His circumstances, however, were not. Jamal Murray missed the end of the 2020-21 season and the entire 2021-22 season due to a torn ACL. Michael Porter Jr. missed most of the 2021-22 season due to a back injury. If we treat Antetokounmpo's measure of the league's best player as the one who is holding the trophy when the games stop, Jokic didn't really have a chance at that distinction because the players who were supposed to help him get there were injured. If Jokic's team were healthy, it is entirely possible that he would be a three-time defending champion right now.

It is also quite possible that Antetokounmpo would be hoisting his third trophy right now if not for Middleton's injury a season ago and his own in the first round against the Miami Heat this spring. It certainly seemed as though he was heading for multiple rings when he scored 50 points to close out the Phoenix Suns in 2021. At that point, Antetokounmpo's "best in the world" case appeared as ironclad as Jokic's does today.

And yet, both have had playoff disappointments independent of circumstance. Jokic was never going to beat the Suns in 2021 or the Warriors in 2022, for example, but the degree to which they tortured him in pick-and-roll still created reasonable doubt about how he'd hold up across four rounds. Antetokounmpo's fourth-quarter offense likely cost him the Miami series this year and the 2019 Eastern Conference Finals against the Raptors.

It's what separates the best players in the NBA today from the best players of those less robust debates. James and Jordan didn't have weaknesses. There were things they didn't do at quite a world-class level, but at their peaks, there was nothing opponents could use to effectively game-plan against them. Make Michael Jordan shoot 3's? Cool, he's just going to hit six of them in the first half of a Finals game. Bait LeBron James into mid-range jumpers? He'll still put up 37 points in Game 7 of the Finals. This is the standard fans have grown accustomed to. It's not the future they should expect.

And there's something deeply compelling about that. It almost validates Antetokounmpo's theory. We now live in a world with no flawless players. There is no Jordan or James lording over the game from on high. Jokic and Luka Doncic are vulnerable defensively. Antetokounmpo isn't a late-game shot-creator. Kevin Durant can't stay healthy for six months. Joel Embiid can't stay healthy for six weeks. Curry is small. James himself is old. With no easy way of quantifying the impact of these weaknesses, recency bias almost makes sense as a ranking strategy. At least we know the reigning champion's flaws weren't significant enough to prevent him from becoming the champion in the first place.

But just as circumstances changed for Jokic and Antetokounmpo over the past few seasons, they'll continue to change for the two of them and everyone else moving forward.

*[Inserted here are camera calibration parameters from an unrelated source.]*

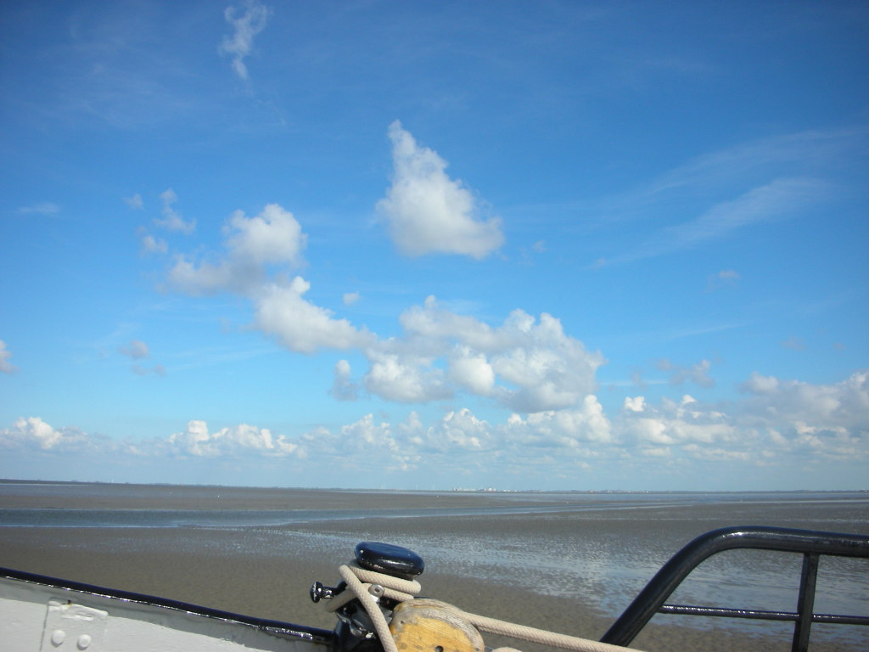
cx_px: 434
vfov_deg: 40.7
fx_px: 879
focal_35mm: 35
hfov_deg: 52.6
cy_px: 326
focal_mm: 5.8
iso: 50
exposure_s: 1/110
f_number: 8.5
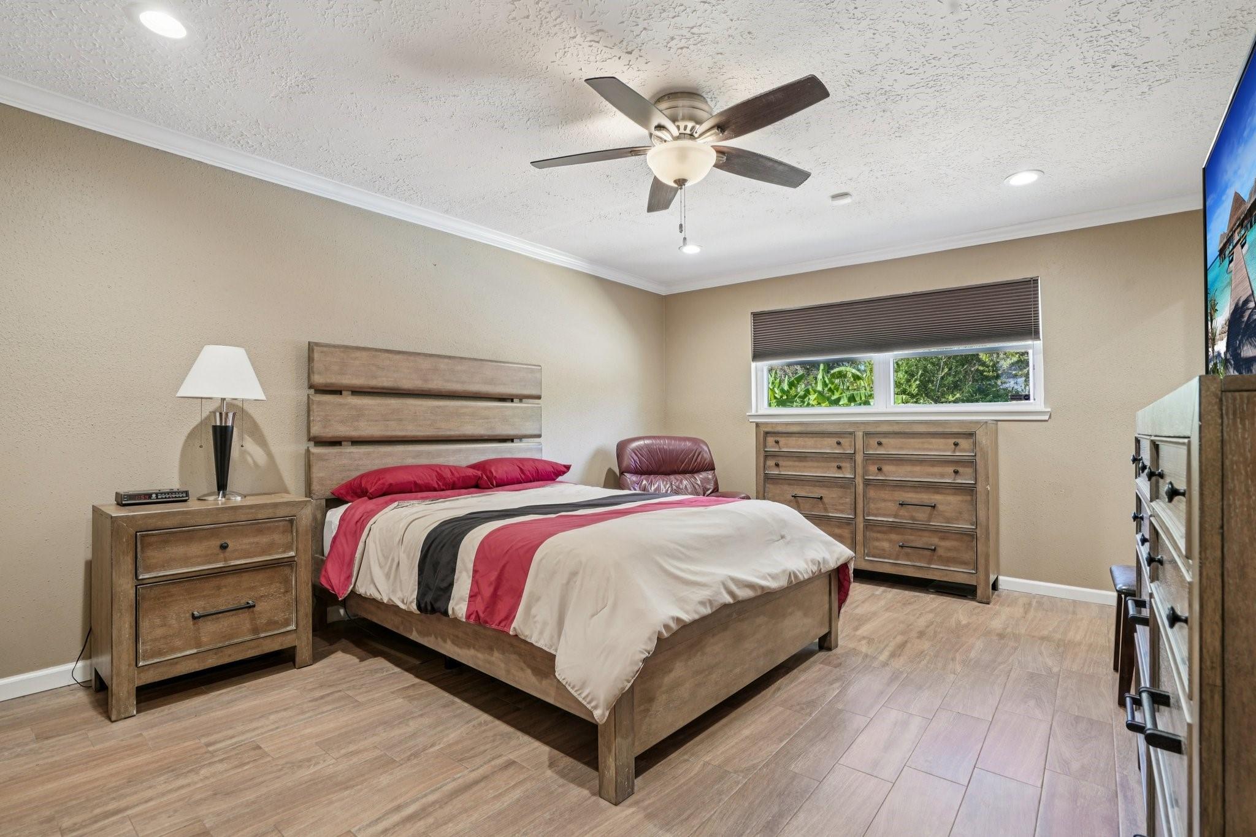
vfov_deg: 73.7
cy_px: 418
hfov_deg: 96.7
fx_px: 558
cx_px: 628
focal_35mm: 16
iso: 400
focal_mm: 16
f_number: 8
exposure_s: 1/6
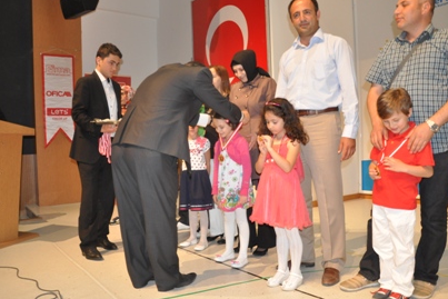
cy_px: 153
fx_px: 373
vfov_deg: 43.6
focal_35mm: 30
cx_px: 211
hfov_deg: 61.9
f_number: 4.5
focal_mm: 18
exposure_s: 1/60
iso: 1000
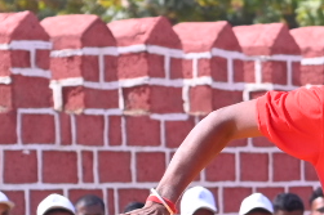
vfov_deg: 3.9
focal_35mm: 355
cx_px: 390
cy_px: 266
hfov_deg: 5.8
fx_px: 3193
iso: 320
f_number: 4
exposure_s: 1/1600
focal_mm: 55
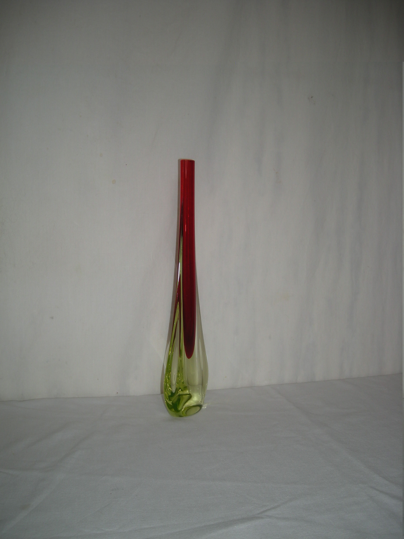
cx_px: 202
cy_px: 270
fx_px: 545
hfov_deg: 40.7
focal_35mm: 35
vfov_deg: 52.6
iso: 50
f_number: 2.8
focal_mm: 5.7
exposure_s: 1/54
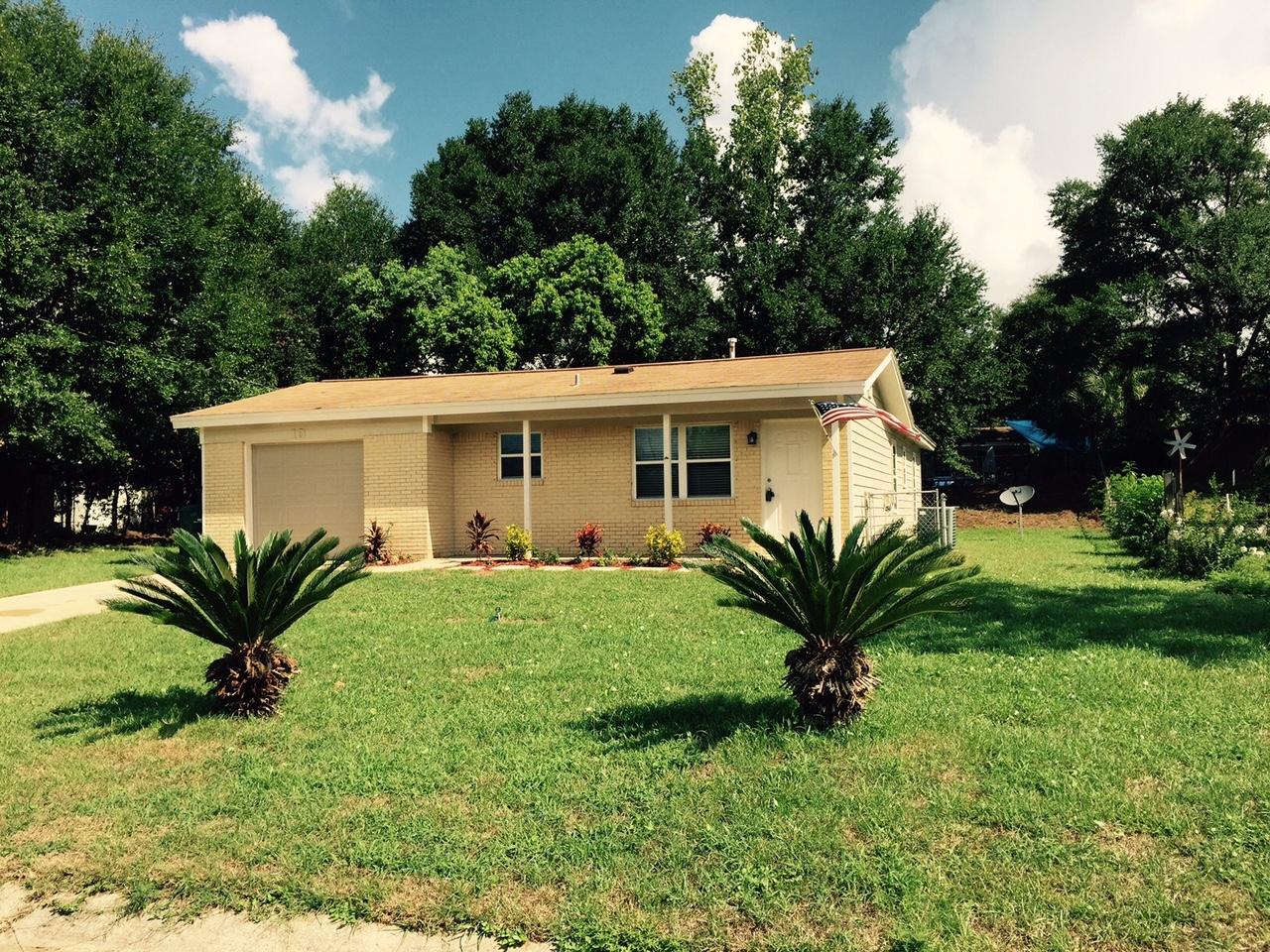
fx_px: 1064
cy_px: 476
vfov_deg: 48.2
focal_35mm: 29
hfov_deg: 61.7
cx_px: 635
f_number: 2.2
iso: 32
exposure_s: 1/1799
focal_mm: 4.15
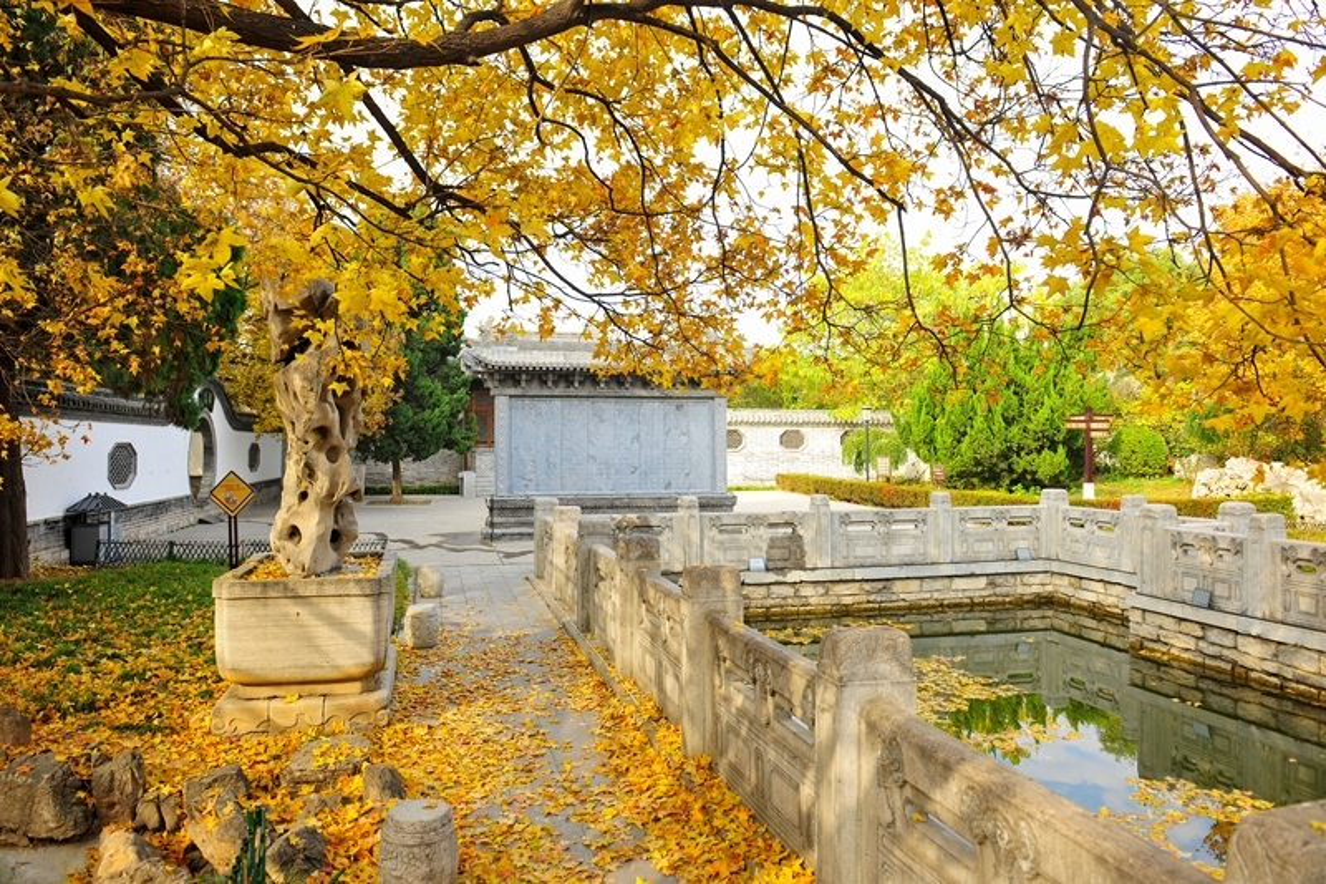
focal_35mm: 24
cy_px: 442
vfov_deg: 53.1
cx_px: 663
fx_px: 884
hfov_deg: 73.8
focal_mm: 24
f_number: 6.3
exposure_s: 1/160
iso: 320
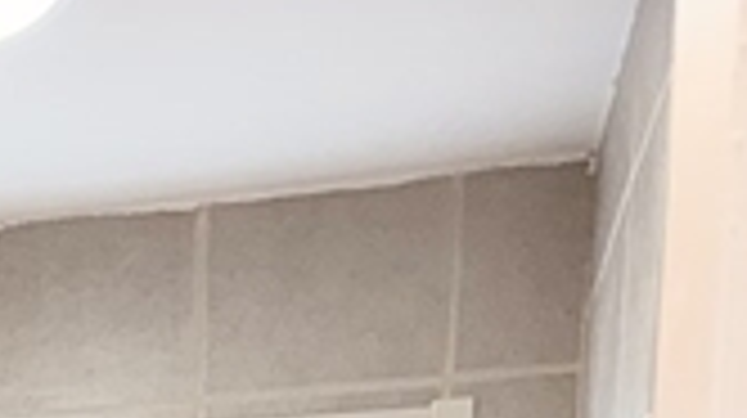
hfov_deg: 16.0
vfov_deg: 7.9
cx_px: -436
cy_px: 1452
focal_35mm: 121
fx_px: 2394
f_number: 1.78
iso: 160
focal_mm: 6.76
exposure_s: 1/200
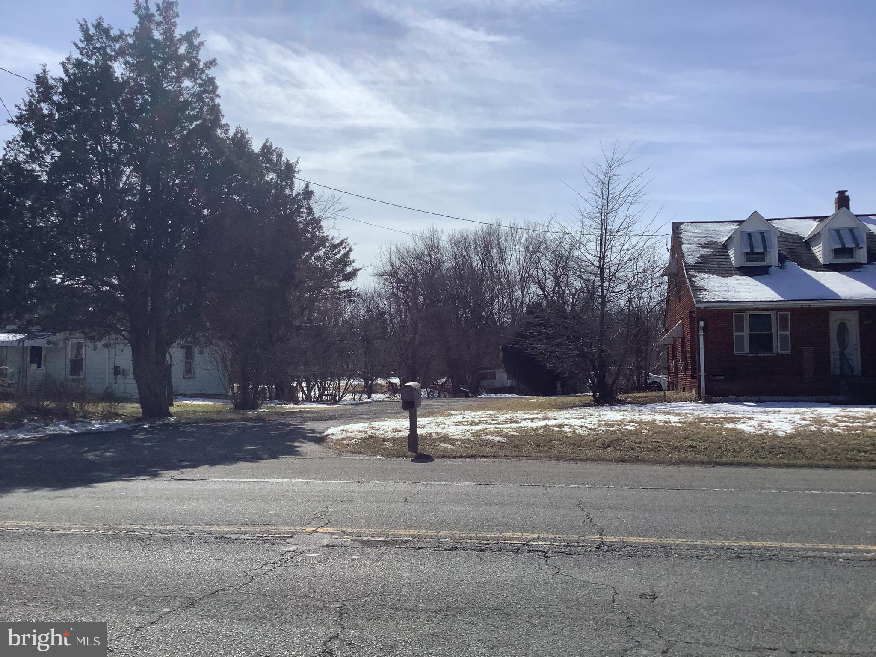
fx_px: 784
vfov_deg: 45.4
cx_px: 438
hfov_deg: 58.4
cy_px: 328
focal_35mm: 31
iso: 25
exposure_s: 1/3401
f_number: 2.4
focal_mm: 3.3
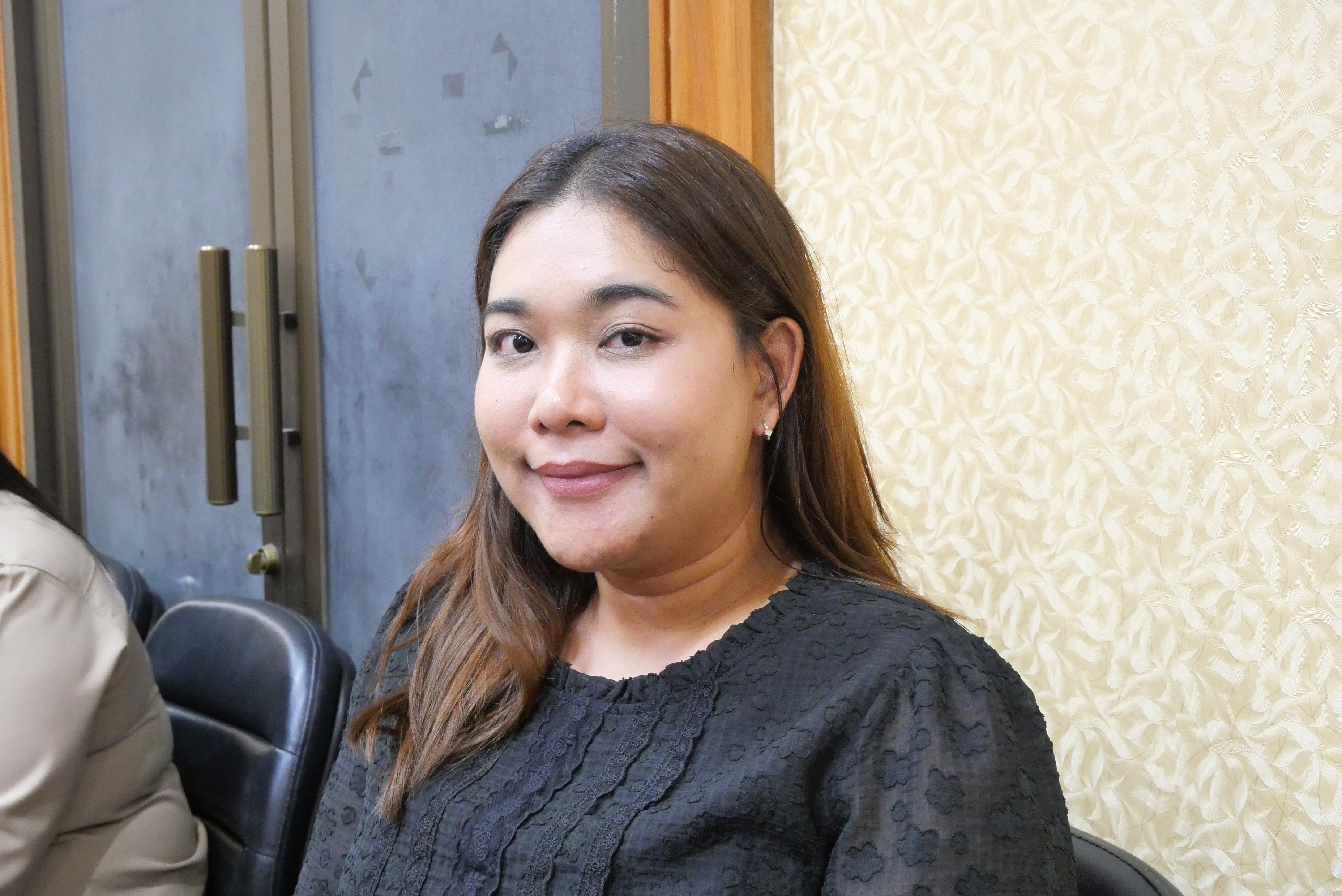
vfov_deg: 29.9
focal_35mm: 45
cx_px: 671
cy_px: 448
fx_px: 1678
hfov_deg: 43.6
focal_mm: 22
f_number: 7.1
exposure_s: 1/8
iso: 3200
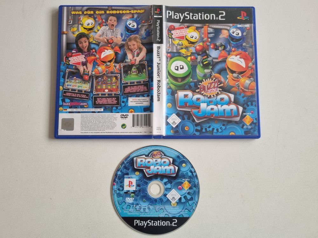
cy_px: 119
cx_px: 159
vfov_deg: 53.1
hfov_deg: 67.3
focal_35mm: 26
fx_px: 239
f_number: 1.8
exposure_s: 1/100
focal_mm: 5.4
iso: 80
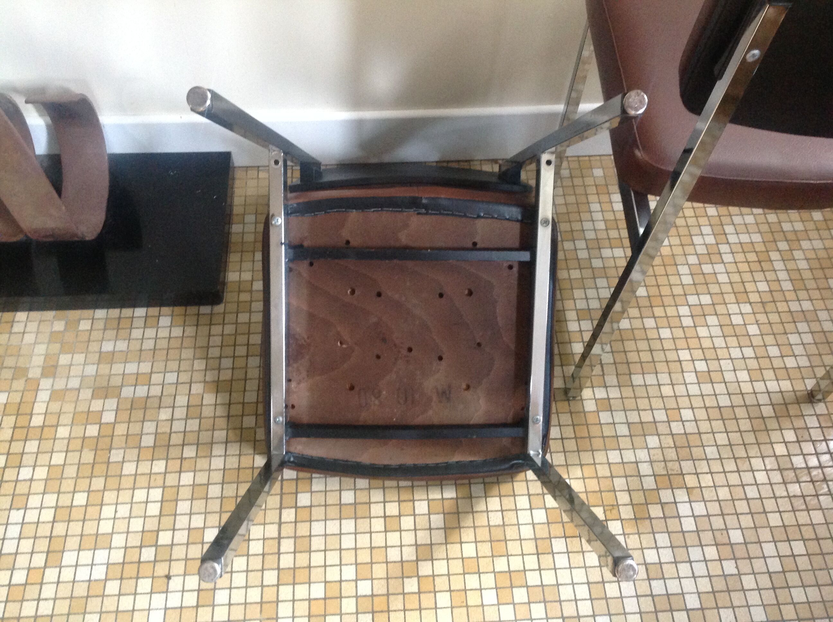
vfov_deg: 40.6
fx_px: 841
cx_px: 416
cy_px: 311
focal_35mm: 35
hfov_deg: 52.7
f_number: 2.4
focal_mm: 4.28
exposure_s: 1/15
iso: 320
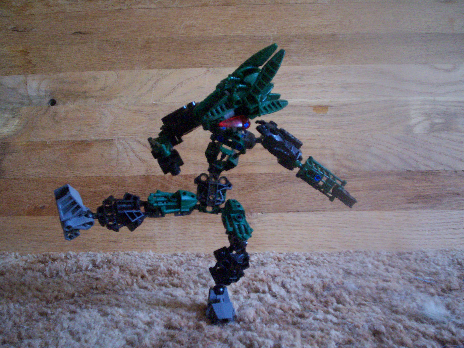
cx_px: 232
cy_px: 174
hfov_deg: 51.4
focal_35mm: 36
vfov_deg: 39.7
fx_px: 483
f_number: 4.5
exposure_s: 1/8
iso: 368
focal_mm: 5.9
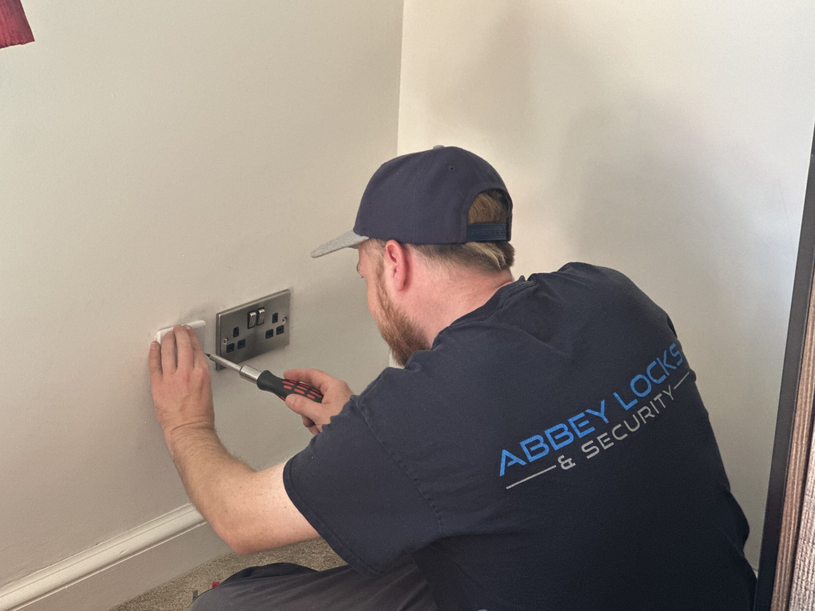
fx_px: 1884
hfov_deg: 24.4
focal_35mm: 80
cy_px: 299
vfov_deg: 18.4
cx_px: 393
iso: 250
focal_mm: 9
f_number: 2.8
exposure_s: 1/65
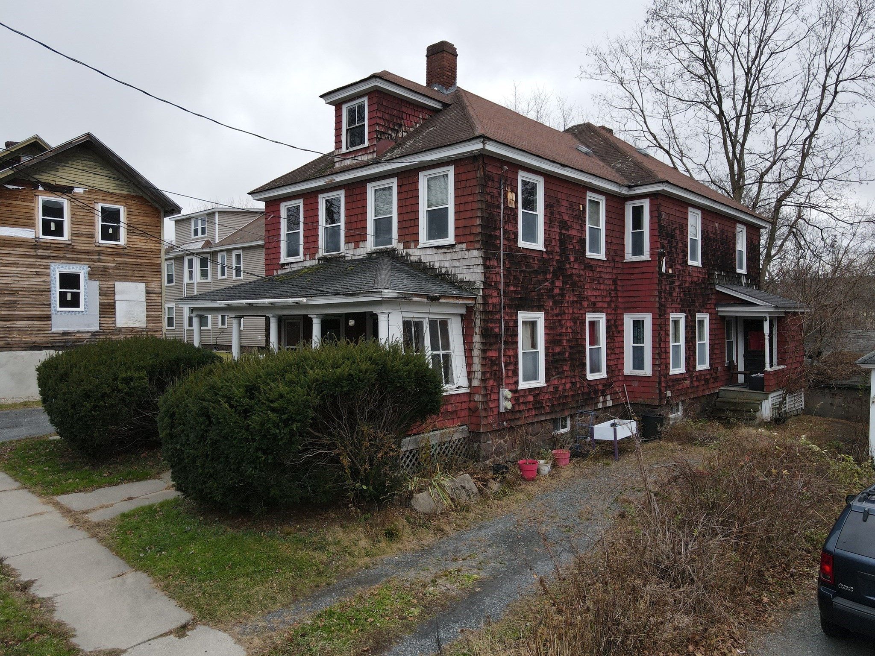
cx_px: 438
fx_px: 607
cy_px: 328
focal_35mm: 24
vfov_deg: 56.8
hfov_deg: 71.6
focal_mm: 4.5
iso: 100
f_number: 2.8
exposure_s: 1/90
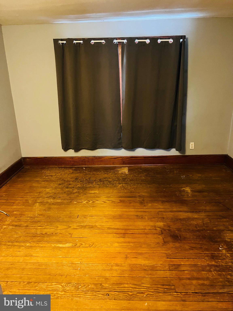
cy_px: 156
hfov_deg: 53.1
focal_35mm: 26
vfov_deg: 67.3
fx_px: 233
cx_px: 116
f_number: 1.5
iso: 640
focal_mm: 5.7
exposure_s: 1/30
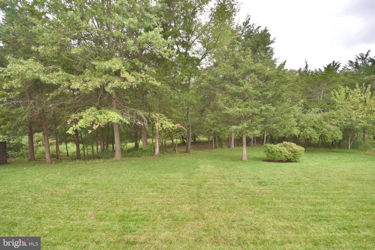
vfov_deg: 77.3
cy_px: 125
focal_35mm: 15
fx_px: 156
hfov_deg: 100.4
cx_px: 188
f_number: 7.1
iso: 250
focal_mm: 10
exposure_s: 1/200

Perhaps Antetokounmpo's team is the healthy one next season, or maybe he'll get to settle things with Jokic on the court in the Finals. Maybe Jokic runs into a few more opponents with the sort of small, quick guards that are best-suited to attack him in pick-and-roll. The only such opponent Denver saw this postseason was Phoenix, whose depth was so compromised by the end of that series that Durant and Devin Booker were essentially the only reliable players left standing.

Or maybe Doncic eventually finds himself with a collection of teammates capable of challenging those two. Maybe the Lakers give James the ball-handling support he needs to properly pace himself before turning back the clock when it counts, or the Warriors find a way to balance their budget without sacrificing Curry's support structure. It won't be long before Victor Wembanyama crams his way into these discussions. Zion Williamson and Ja Morant have already poked their nose into the room, and if both can actually remain on the court, they'll have something to say about all of this as well. Jayson Tatum has come close several times already.

A year from now, one of those players is probably going to hoist the trophy, and whoever it is will probably receive a similar coronation. But with no James- or Jordan-like titan towering over the league, the reality is that we might cycle through several "best players in the league" in the near future. That crown is Jokic's today. Let's not pretend we have any clue whose it will be next.